The Office of the Privacy Commissioner of Canada provides information to individuals on how to protect their personal information and also sets out the rules for federal agencies and certain businesses to handle personal information correctly. “The Office of the Privacy Commissioner of Canada performs a balancing act between protecting the right of individuals to their privacy and the right of an organization to use that information for legitimate business purposes,” says Dr. Miller-Oloffson.
When it comes to translation, freelancers might find it more difficult than translation businesses to put security measures in place. Although there is a whole range of security solutions to choose from, they can be too expensive for individuals. But the weak link in security is often the end user, and measures should be taken to minimize risk. In his 2017 article “Keep a dedicated ‘guest computer’ for your houseguests,” Nick Douglas, staff writer for Lifehacker.com, suggests you have a spare computer for friends and family. As most freelance translators work at home and many share their computer with their spouse or children, this piece of advice is also useful for them. Having a dedicated work computer could prevent accidental disclosure of confidential files and personal information. Regardless of the type of document being translated, exposure to legal action and fines are potential consequences of a confidentiality or privacy breach, whether accidental or deliberate.
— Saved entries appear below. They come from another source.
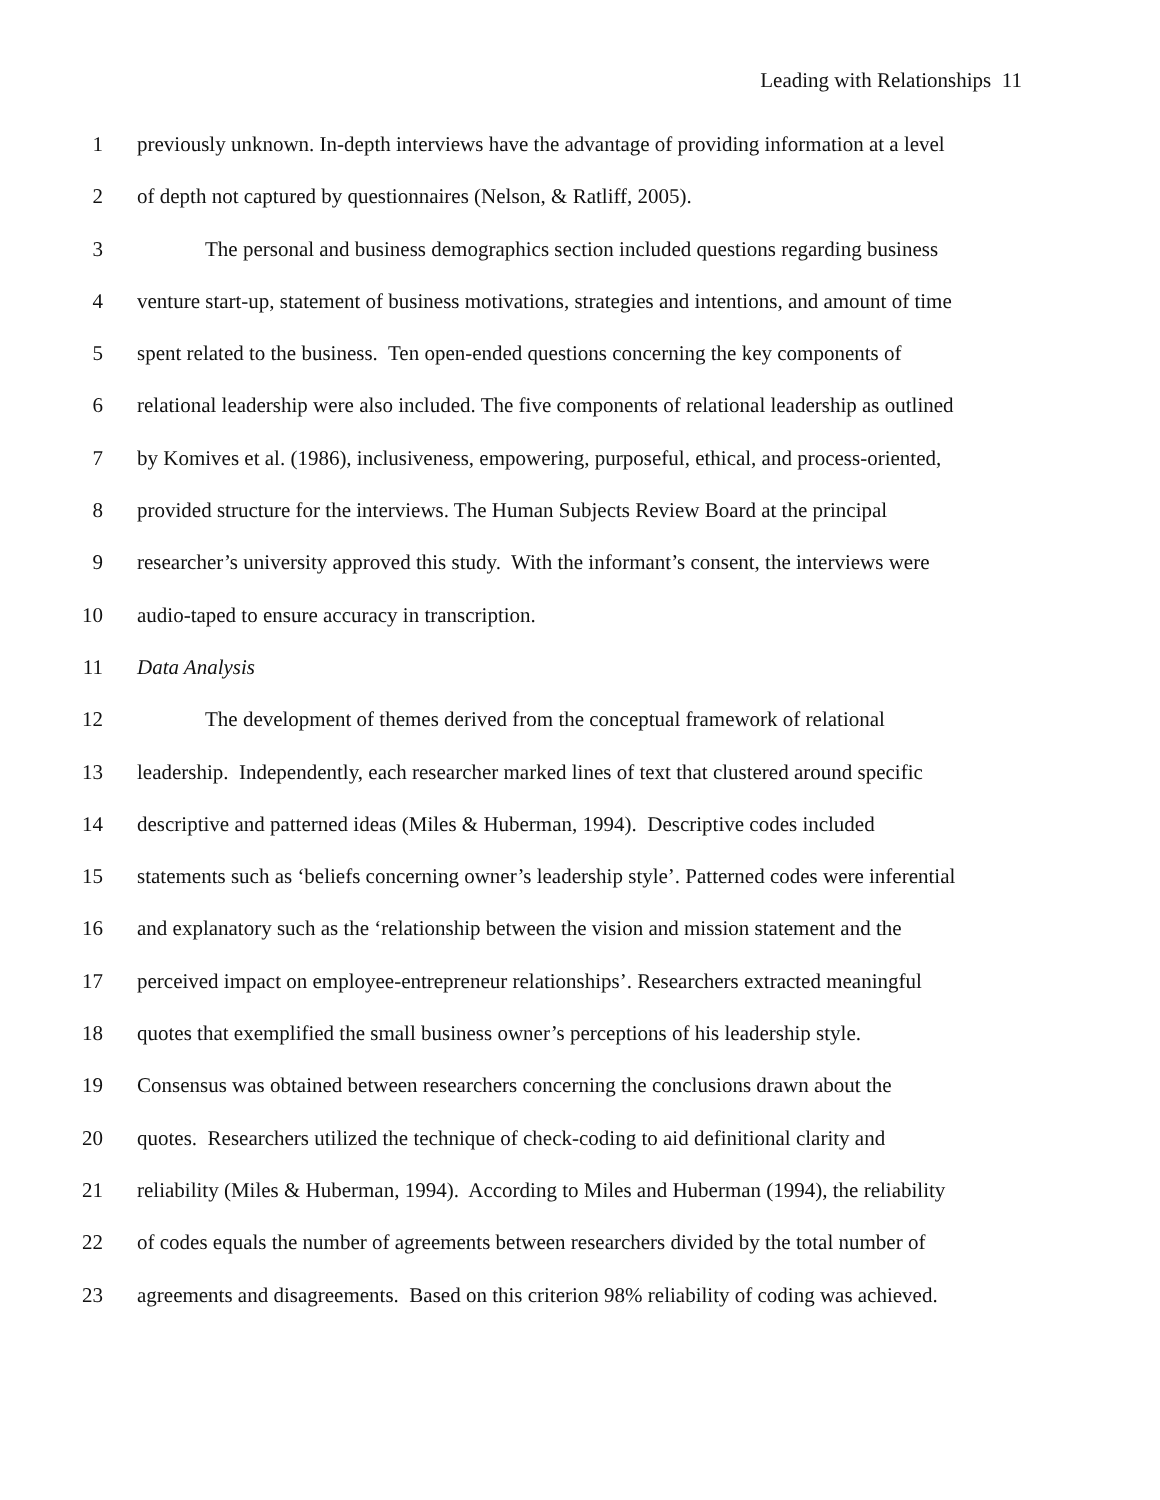Leading with Relationships 11
1 previously unknown. In-depth interviews have the advantage of providing information at a level
2 of depth not captured by questionnaires (Nelson, & Ratliff, 2005).
3 The personal and business demographics section included questions regarding business
4 venture start-up, statement of business motivations, strategies and intentions, and amount of time
5 spent related to the business. Ten open-ended questions concerning the key components of
6 relational leadership were also included. The five components of relational leadership as outlined
7 by Komives et al. (1986), inclusiveness, empowering, purposeful, ethical, and process-oriented,
8 provided structure for the interviews. The Human Subjects Review Board at the principal
9 researcher’s university approved this study. With the informant’s consent, the interviews were
10 audio-taped to ensure accuracy in transcription.
11 Data Analysis
12 The development of themes derived from the conceptual framework of relational
13 leadership. Independently, each researcher marked lines of text that clustered around specific
14 descriptive and patterned ideas (Miles & Huberman, 1994). Descriptive codes included
15 statements such as ‘beliefs concerning owner’s leadership style’. Patterned codes were inferential
16 and explanatory such as the ‘relationship between the vision and mission statement and the
17 perceived impact on employee-entrepreneur relationships’. Researchers extracted meaningful
18 quotes that exemplified the small business owner’s perceptions of his leadership style.
19 Consensus was obtained between researchers concerning the conclusions drawn about the
20 quotes. Researchers utilized the technique of check-coding to aid definitional clarity and
21 reliability (Miles & Huberman, 1994). According to Miles and Huberman (1994), the reliability
22 of codes equals the number of agreements between researchers divided by the total number of
23 agreements and disagreements. Based on this criterion 98% reliability of coding was achieved.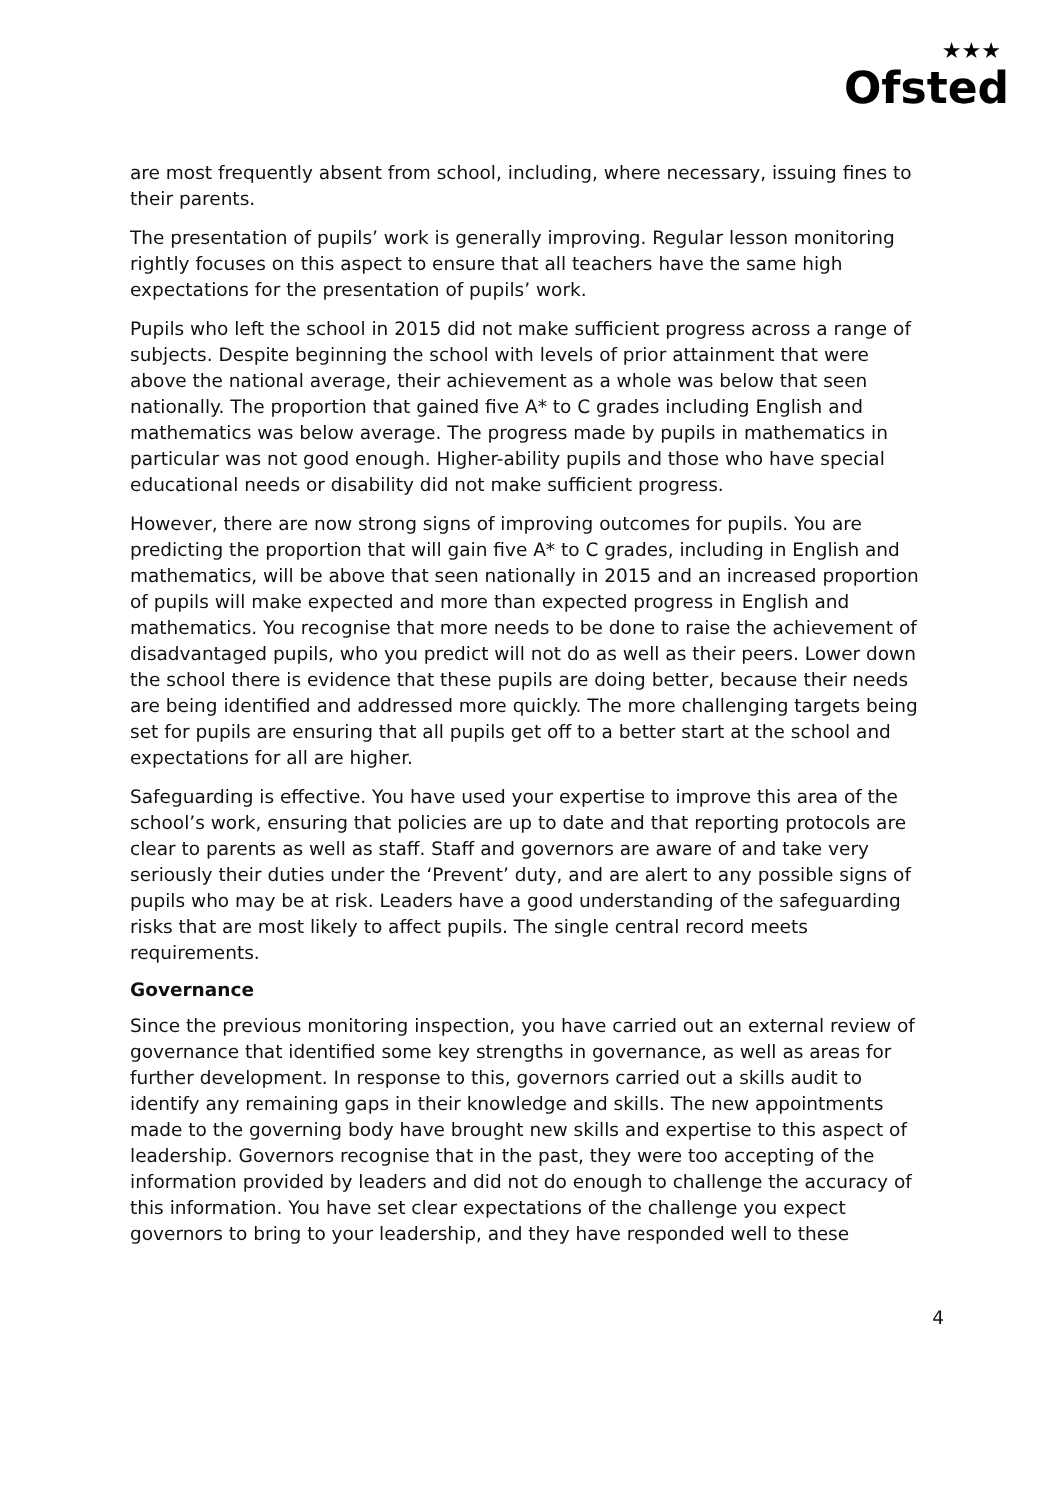★★★
Ofsted
are most frequently absent from school, including, where necessary, issuing fines to their parents.
The presentation of pupils’ work is generally improving. Regular lesson monitoring rightly focuses on this aspect to ensure that all teachers have the same high expectations for the presentation of pupils’ work.
Pupils who left the school in 2015 did not make sufficient progress across a range of subjects. Despite beginning the school with levels of prior attainment that were above the national average, their achievement as a whole was below that seen nationally. The proportion that gained five A* to C grades including English and mathematics was below average. The progress made by pupils in mathematics in particular was not good enough. Higher-ability pupils and those who have special educational needs or disability did not make sufficient progress.
However, there are now strong signs of improving outcomes for pupils. You are predicting the proportion that will gain five A* to C grades, including in English and mathematics, will be above that seen nationally in 2015 and an increased proportion of pupils will make expected and more than expected progress in English and mathematics. You recognise that more needs to be done to raise the achievement of disadvantaged pupils, who you predict will not do as well as their peers. Lower down the school there is evidence that these pupils are doing better, because their needs are being identified and addressed more quickly. The more challenging targets being set for pupils are ensuring that all pupils get off to a better start at the school and expectations for all are higher.
Safeguarding is effective. You have used your expertise to improve this area of the school’s work, ensuring that policies are up to date and that reporting protocols are clear to parents as well as staff. Staff and governors are aware of and take very seriously their duties under the ‘Prevent’ duty, and are alert to any possible signs of pupils who may be at risk. Leaders have a good understanding of the safeguarding risks that are most likely to affect pupils. The single central record meets requirements.
Governance
Since the previous monitoring inspection, you have carried out an external review of governance that identified some key strengths in governance, as well as areas for further development. In response to this, governors carried out a skills audit to identify any remaining gaps in their knowledge and skills. The new appointments made to the governing body have brought new skills and expertise to this aspect of leadership. Governors recognise that in the past, they were too accepting of the information provided by leaders and did not do enough to challenge the accuracy of this information. You have set clear expectations of the challenge you expect governors to bring to your leadership, and they have responded well to these
4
“Privacy laws apply to translation, as long as it’s carried out as a commercial activity,” says Dr. Miller-Oloffson. “Failure to comply with the law could result in fines ranging from $1,000 to $10,000 for a first offence, and from $10,000 to $20,000 for subsequent offences. If a legal action is brought against the translator or translation business, they will have to prove the disclosure was accidental by showing they had security mechanisms in place to prevent such breach. In such a case, courts are likely to be more lenient. However, if there was no security infrastructure in place, or if the breach was deliberate, courts will be more strict,” she concludes.
Danielle Miller-Olofsson, BC.L., LLB, LL.M., Ph.D., is Chief, Knowledge Management and Market Strategies at BCF Avocats d’affaires, as well as a member of the Bar of Quebec and a member of the Barreau de Paris. She holds a Ph.D. in Literature from l’Université de Montréal and a Bachelor of Laws from McGill University. In the last 17 years, she has held different positions in large law firms in both France and Canada. While working as a Marketing Director for a multinational law firm, she became particularly interested in privacy issues and decided to pursue a Master’s degree in Privacy Law at l’Université de Montréal.